## ACTIONS TO TAKE:
1. Which new symptoms does the text on lowering jaundice-related liver risk in pregnancy say to report promptly to the care team? List them all.
2. In the text on lowering jaundice-related liver risk in pregnancy, which diseases should a non-immune person be vaccinated against?
3. Carry on the text on lowering jaundice-related liver risk in pregnancy from its last line.

## SELECTED EXCERPT:
While not all causes are preventable, several strategies can lower the risk of jaundice‑related liver problems during pregnancy:

  • Attend all prenatal visits; early detection of liver enzyme changes is possible.
  • Maintain a healthy weight and follow a balanced diet to reduce non‑alcoholic fatty liver disease risk.
  • Vaccinate against hepatitis A & B before conception or early in pregnancy if non‑immune.
  • Limit exposure to hepatotoxic substances (certain over‑the‑counter meds, herbal supplements, industrial chemicals).
  • Manage chronic medical conditions (diabetes, hypertension) under a physician’s guidance.
  • If you have a history of gallstones, discuss preventive measures with your obstetrician, such as low‑fat diet and regular activity.
  • Promptly report any new itching, abdominal pain, or changes in urine/stool color to your care team.

## DATASET EXTRACT:

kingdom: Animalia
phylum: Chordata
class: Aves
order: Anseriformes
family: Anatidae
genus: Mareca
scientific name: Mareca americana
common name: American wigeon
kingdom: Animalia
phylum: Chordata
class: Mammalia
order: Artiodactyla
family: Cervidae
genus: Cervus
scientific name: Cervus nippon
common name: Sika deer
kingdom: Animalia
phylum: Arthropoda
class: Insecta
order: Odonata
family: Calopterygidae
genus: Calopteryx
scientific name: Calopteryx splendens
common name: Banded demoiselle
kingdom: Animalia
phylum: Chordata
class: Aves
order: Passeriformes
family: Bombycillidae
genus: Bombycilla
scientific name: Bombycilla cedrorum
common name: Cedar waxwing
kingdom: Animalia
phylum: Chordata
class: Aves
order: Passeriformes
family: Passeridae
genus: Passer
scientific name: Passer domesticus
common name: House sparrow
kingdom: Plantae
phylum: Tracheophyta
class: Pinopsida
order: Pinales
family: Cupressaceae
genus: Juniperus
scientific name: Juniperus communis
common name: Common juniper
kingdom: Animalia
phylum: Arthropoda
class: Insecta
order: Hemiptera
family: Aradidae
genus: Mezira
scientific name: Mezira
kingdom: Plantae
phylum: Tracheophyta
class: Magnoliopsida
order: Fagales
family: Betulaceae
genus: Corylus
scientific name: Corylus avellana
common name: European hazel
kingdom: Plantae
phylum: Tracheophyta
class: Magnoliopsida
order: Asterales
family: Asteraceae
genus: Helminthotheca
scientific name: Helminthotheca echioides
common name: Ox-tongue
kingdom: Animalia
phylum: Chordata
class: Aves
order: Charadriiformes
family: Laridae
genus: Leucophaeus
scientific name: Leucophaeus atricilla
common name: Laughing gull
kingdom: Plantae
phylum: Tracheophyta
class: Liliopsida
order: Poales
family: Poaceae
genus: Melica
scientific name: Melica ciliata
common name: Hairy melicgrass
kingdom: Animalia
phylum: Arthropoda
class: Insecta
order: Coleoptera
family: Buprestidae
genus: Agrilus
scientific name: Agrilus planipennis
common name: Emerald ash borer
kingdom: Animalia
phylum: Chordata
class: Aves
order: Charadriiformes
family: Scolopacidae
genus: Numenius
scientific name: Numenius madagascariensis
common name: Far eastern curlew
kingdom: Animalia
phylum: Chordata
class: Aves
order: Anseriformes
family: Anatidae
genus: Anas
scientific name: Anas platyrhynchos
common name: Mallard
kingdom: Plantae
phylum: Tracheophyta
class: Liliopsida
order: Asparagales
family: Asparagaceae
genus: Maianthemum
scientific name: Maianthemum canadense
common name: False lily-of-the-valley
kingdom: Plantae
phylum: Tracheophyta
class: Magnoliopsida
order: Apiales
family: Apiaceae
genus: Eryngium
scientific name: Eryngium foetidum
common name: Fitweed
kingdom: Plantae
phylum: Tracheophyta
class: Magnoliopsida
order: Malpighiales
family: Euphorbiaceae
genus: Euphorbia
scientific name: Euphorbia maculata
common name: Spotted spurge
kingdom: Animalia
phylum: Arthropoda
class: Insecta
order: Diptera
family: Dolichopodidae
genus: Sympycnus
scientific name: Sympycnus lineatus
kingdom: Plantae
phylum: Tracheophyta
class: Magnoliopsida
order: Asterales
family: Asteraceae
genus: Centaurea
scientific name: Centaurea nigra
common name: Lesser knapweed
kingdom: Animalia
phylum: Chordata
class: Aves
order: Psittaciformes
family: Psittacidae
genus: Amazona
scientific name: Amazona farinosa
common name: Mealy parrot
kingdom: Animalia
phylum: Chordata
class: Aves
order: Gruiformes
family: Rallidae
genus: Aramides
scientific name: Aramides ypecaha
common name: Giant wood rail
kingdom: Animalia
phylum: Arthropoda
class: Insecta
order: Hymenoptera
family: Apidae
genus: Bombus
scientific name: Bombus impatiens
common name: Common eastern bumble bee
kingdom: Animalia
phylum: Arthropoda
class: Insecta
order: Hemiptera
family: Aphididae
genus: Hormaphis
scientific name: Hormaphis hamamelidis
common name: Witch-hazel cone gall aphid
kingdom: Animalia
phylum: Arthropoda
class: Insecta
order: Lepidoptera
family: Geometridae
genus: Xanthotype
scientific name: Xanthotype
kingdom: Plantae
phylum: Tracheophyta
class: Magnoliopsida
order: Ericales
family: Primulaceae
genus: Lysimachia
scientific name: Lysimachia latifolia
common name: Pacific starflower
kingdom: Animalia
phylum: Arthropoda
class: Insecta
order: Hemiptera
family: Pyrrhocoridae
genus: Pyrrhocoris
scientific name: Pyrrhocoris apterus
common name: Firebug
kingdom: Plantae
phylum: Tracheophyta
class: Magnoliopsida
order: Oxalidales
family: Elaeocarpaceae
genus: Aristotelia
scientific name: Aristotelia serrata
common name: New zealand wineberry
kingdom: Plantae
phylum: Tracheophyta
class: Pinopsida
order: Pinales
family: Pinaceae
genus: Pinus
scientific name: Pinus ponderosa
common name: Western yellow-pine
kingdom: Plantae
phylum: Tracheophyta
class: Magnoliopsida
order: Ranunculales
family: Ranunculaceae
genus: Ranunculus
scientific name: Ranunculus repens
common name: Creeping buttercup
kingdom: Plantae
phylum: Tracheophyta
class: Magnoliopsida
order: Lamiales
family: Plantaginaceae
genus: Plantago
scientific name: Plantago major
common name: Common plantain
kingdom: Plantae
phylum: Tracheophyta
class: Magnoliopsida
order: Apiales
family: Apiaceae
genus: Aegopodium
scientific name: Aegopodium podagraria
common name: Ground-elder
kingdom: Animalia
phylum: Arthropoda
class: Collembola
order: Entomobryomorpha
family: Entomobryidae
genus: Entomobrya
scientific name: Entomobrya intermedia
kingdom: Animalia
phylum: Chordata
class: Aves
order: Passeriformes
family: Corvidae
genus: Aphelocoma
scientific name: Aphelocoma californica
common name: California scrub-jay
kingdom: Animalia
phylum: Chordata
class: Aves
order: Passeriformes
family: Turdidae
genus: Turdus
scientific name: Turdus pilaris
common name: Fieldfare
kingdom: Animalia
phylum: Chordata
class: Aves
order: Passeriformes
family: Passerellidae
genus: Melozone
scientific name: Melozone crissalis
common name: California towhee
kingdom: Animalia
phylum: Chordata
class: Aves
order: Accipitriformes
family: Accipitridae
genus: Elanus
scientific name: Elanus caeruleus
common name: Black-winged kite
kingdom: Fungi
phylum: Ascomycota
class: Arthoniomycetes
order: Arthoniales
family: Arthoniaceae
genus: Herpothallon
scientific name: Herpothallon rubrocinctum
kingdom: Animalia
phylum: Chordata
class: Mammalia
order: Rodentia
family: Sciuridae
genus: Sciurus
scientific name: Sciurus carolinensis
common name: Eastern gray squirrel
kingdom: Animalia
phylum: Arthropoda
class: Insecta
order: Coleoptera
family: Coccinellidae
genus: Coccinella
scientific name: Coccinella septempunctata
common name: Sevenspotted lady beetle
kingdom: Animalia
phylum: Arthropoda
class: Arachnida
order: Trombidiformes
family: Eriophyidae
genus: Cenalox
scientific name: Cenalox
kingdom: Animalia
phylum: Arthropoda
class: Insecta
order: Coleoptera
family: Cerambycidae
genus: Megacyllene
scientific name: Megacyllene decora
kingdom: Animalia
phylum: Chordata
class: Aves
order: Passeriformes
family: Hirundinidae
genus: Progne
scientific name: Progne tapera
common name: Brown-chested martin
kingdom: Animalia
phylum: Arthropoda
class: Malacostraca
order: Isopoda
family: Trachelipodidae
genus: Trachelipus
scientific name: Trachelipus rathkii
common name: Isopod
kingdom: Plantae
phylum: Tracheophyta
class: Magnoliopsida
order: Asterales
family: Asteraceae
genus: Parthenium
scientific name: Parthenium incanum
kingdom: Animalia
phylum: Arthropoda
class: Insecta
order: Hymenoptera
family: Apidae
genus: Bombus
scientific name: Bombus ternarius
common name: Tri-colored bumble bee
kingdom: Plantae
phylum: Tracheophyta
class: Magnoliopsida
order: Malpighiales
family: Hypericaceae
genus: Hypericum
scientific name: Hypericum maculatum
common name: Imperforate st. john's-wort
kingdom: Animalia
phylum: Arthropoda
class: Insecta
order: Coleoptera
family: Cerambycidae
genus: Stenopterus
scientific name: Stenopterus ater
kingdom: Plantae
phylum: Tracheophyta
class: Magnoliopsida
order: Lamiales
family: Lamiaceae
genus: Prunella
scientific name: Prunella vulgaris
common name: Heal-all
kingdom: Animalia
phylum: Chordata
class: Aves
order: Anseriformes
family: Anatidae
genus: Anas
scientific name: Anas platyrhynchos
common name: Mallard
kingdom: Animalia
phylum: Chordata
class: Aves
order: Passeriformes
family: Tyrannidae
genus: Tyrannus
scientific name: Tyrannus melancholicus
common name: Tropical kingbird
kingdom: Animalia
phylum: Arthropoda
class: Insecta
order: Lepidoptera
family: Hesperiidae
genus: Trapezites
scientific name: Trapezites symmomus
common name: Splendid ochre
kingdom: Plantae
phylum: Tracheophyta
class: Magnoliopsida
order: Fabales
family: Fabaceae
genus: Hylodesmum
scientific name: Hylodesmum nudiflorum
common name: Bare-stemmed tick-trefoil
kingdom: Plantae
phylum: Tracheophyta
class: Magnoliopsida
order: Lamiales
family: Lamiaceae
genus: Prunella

## OUTPUTS BY TASK:
1.
- Itching
- Abdominal pain
- Changes in urine or stool color

2. Hepatitis A and B.

3.
Emergency Warning Signs

  • Severe, worsening abdominal pain or tenderness, especially in the upper right quadrant.
  • Sudden, marked yellowing of the skin or eyes.
  • High fever (≥ 101 °F / 38.5 °C) or signs of sepsis (rapid heart rate, low blood pressure).
  • Rapidly decreasing urine output or dark, cola‑colored urine.
  • Bleeding or bruising easily, or spontaneous bleeding (e.g., gums, nose).
  • Confusion, drowsiness, or difficulty waking up.
  • Persistent vomiting that leads to inability to keep fluids down.
  • Fetal movement suddenly stops or is markedly reduced.

If any of these red‑flag symptoms appear, seek emergency medical care immediately (call 911 or go to the nearest emergency department).

Key Takeaways

Jaundice in pregnancy is a sign that the liver’s ability to process bilirubin is compromised. While many cases are due to pregnancy‑specific conditions like intrahepatic cholestasis, others reflect serious systemic illnesses such as AFLP or HELLP syndrome. Early recognition, thorough evaluation, and timely treatment are essential to protect both maternal and fetal health. Always communicate new symptoms to your obstetric provider, and never hesitate to seek urgent care when warning signs develop.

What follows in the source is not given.